=== Begin Enclosure ===

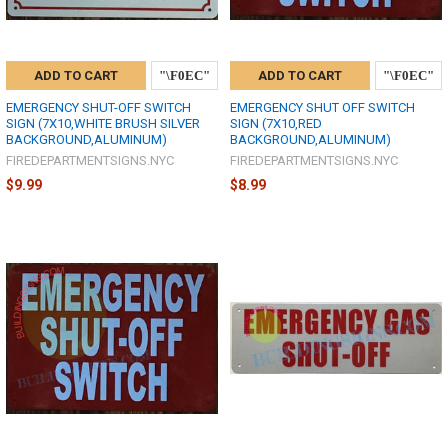
ADD TO CART
ADD TO CART
EMERGENCY SHUT-OFF SWITCH
EMERGENCY SHUT OFF SWITCH
SIGN (7X10,WHITE BRUSH SILVER
SIGN (7X10,RED
BACKGROUND,ALUMINUM)
BACKGROUND,ALUMINUM)
FIREDEPARTMENTSIGNS.NYC
FIREDEPARTMENTSIGNS.NYC
$9.99
$8.99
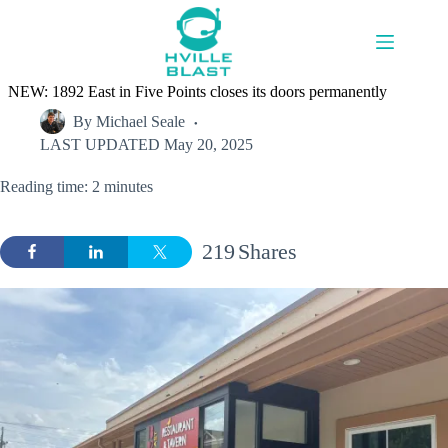
Skip
to
content
NEW: 1892 East in Five Points closes its doors permanently
By
Michael Seale
LAST UPDATED
May 20, 2025
Reading time: 2 minutes
219
Shares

=== End Enclosure ===

#### AIM OF THE TASK:
Leaving out the pictures, output the listing above exactly as given.

#### EXERCISE RESPONSE:
ADD TO CART
ADD TO CART
EMERGENCY SHUT-OFF SWITCH
EMERGENCY SHUT OFF SWITCH
SIGN (7X10,WHITE BRUSH SILVER
SIGN (7X10,RED
BACKGROUND,ALUMINUM)
BACKGROUND,ALUMINUM)
FIREDEPARTMENTSIGNS.NYC
FIREDEPARTMENTSIGNS.NYC
$9.99
$8.99
Skip
to
content
NEW: 1892 East in Five Points closes its doors permanently
By
Michael Seale
LAST UPDATED
May 20, 2025
Reading time: 2 minutes
219
Shares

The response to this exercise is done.